From: Matt Mahoney (matmahoney@yahoo.com)
Date: Fri May 02 2008 - 10:03:07 MDT
--- William Pearson <wil.pearson@gmail.com> wrote:
> 2008/5/1 Matt Mahoney <matmahoney@yahoo.com>:
> > If two symbiotic agents with unequally sized saturated memories
> > communicate, then both agents must change state at the same rate,
> > as measured by conditional algorithmic complexity.
>
> If and only if they send each other no redundant or useless
> information. Which is unlikely even between subsystems of the same
> agent.
I accounted for both in my analysis. In general, a message will be
longer than the amount of state change in the receiver. We may regard
any information from sender A that is ignored by the receiver B as
having not been communicated. If the remainder is x, then in general
|x| >= K(x) >= K(x|B(t1)) = K(B(t2)|B(t1)), x may be more redundant to
B than any intrinsic redundancy in x itself.

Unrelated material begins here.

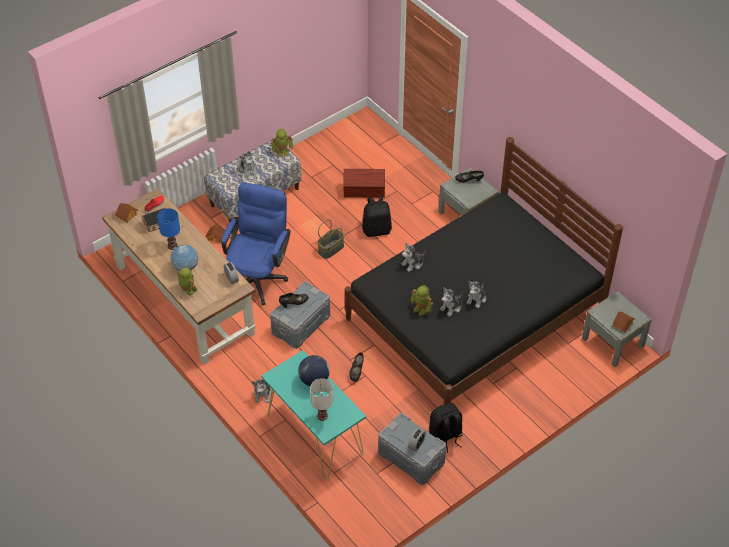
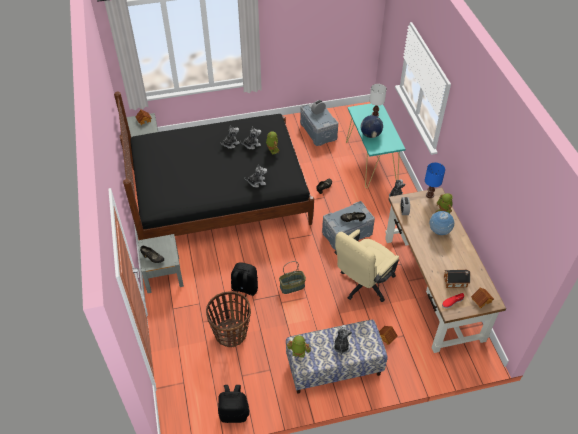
camera: 155 degrees left, 0 degrees up
(172, 246) = (446, 255): blue table lamp -> blue table lamp (430, 195)
(258, 276) = (363, 285): blue office chair -> beige office chair
(364, 191) = (231, 333): brown storage box -> basket
(445, 437) = (290, 135): black backpack -> black backpack (234, 413)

The most efficient distribution of information in A and B is the one
that minimizes the redundancy due to shared knowledge,
K(A)+K(B)-K(A,B). If A and B cooperate then they can achieve this by
communicating x whenever B can store it more efficiently than A, i.e.
K(x|B(t1)) < K(x|A(t2)).
> > Now suppose that A is a human and B is a calculator. This is a
> > reasonable division of labor because the calculator can do
> arithmetic
> > faster and more accurately than I can. But I can completely
> change the
> > state of the calculator's registers much faster than it can change
> me
> > into a different person. This is also the case with all nonhuman
> > agents in existence today. But if B was a superhuman AI, then the
> > situation could be reversed.
>
> No, because we are not exactly like calculators and other nonhuman
> agents. We can resist state change, as long as things don't send
> tweak
> our motivational systems as well (pain, pleasure). Just look at how
> slow academic fields are to change.
I used a calculator as an example because there is little shared
information, as in the ideal case. Another example would be a
notebook. After you write down something like a phone number, you can
forget it. After you read and memorize it, you can throw away the
note. It is your choice, of course, but having a notebook to outsource
some of your memory changes your behavior slightly vs. not having one.
Humans resist rapid change because we have a long term memory rate of
about 1 bit per second, not because we want to. Slow change still
happens.
> Do you consider the visual cortex as trying to change you to a
> "different person"? If not why not? Why is it not separate?
If you didn't have one, you would be very different.